IRÃ, 15 de janeiro de 2026 – As ações das autoridades iranianas deixaram 3.428 mortos e cerca de 20 mil detidos em 19 dias de protestos, segundo a ONG Iran Human Rights.
Os atos começaram em 28 de dezembro de 2025, em Teerã, quando a crise econômica motivou manifestações que se espalharam pelo país. A ONG afirmou que o uso de força letal ocorreu em várias cidades porque forças estatais recorreram a armamentos pesados para conter civis.
Além disso, a entidade destacou que as limitações de acesso à internet dificultam a coleta completa dos dados. A ONG também relatou que restrições impostas pelas autoridades interferem no acompanhamento dos episódios de violência, pois medidas semelhantes à lei marcial restringem a circulação noturna em diversas regiões iranianas.
Segundo informações divulgadas por organizações de direitos humanos, forças estatais utilizaram metralhadoras DShK e outros armamentos de grande porte entre 8 e 11 de janeiro.
Episódios de assassinatos em massa ocorreram enquanto tropas reforçavam a presença nas ruas. A ONG informou que agentes atuaram de maneira ostensiva durante esse período.
Além disso, o ministro da Justiça afirmou que qualquer pessoa detida entre os dias 8 e 11 seria tratada como criminosa.
A ONG relatou que essa postura ampliou as detenções e ocorreu após declarações do chefe do Judiciário, que defendeu rapidez nas sentenças. A entidade apontou preocupação com julgamentos sumários e possíveis condenações à morte.
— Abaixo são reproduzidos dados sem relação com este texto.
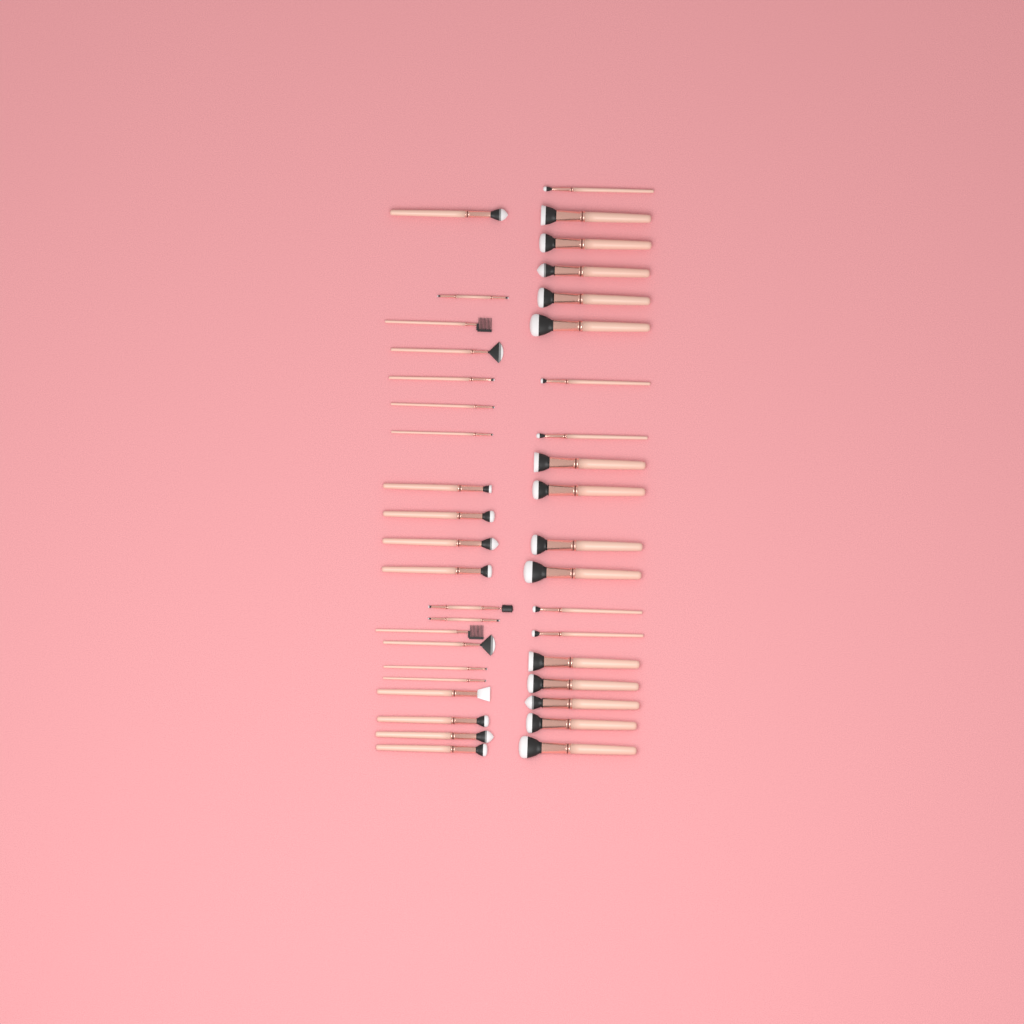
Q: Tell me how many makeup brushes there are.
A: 40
ALERTAS SOBRE SENTENÇAS E DETENÇÕES
O diretor da ONG, Mahmood Amiry-Moghaddam, relatou que os testemunhos enviados por manifestantes mostram níveis extremos de violência. Ele afirmou que as autoridades agiram de forma coordenada durante a repressão. A ONG reforçou a necessidade de resposta internacional diante das obrigações legais ligadas aos direitos humanos no país.
Relatos enviados por vias alternativas de comunicação apontam que, mesmo com o bloqueio da internet, protestos continuaram de forma esporádica.
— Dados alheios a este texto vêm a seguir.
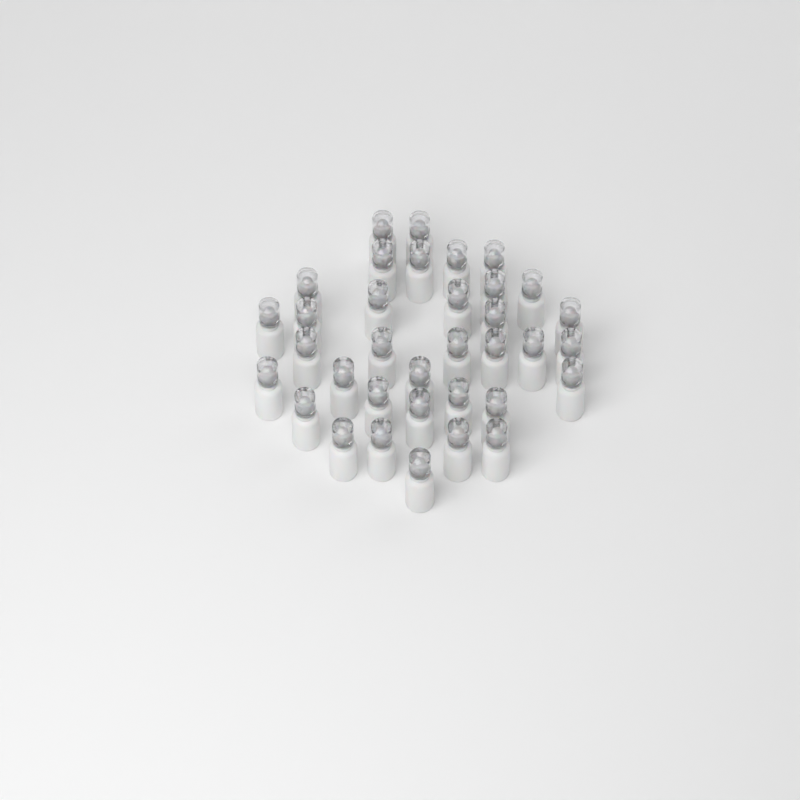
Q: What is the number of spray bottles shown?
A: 35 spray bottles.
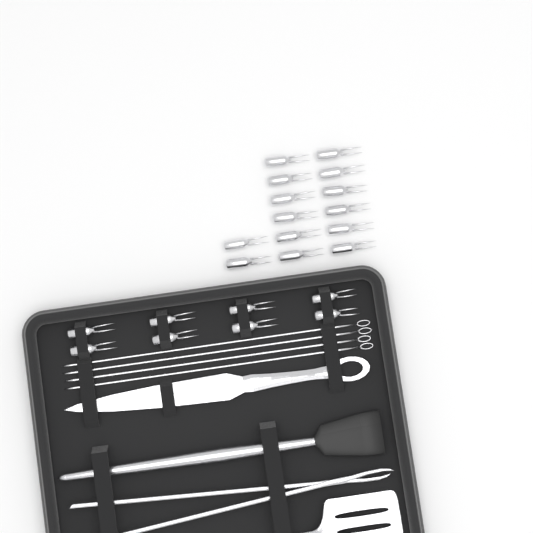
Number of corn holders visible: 22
A TV estatal chinesa exibiu imagens de atos nas proximidades do bazar de Teerã na terça (13), e forças de segurança lançaram gás lacrimogêneo contra manifestantes. A ONG afirmou que funerais de vítimas também viraram locais de novos protestos.
Segundo a ONG, atos ocorreram nas 31 províncias e em cerca de 190 cidades antes do bloqueio total da internet. Em Abdanan, o funeral de Alireza Seydi reuniu grande número de pessoas.
A ONG relatou que cidades de maioria curda enfrentam bloqueios e restrições severas. Escolas permanecem fechadas em Ilam, Dehloran, Kermanshah, Marivan, Saqqez, Baneh, Divandarreh, Dehgolan, Ghorveh e Sanandaj.
Além disso, pontos de controle foram instalados em vários locais dessas regiões, o que ampliou as limitações de circulação. A ONG informou que agentes reforçam a vigilância nessas áreas porque autoridades buscam conter novos focos de mobilização. As restrições se intensificaram após os primeiros registros de uso de força letal.
BLOQUEIO DA INTERNET E IMPACTOS NA APURAÇÃO
O bloqueio de internet iniciado às 22h do dia 8 segue ativo, e 99% da rede nacional permanece inacessível, segundo o NetBlocks. A ONG afirmou que apenas uma pequena parcela da população consegue se comunicar por meio de dispositivos Starlink.
Dessa forma, o fluxo de informações sobre os protestos no Irã continua limitado. A entidade destacou que essas restrições dificultam verificações independentes.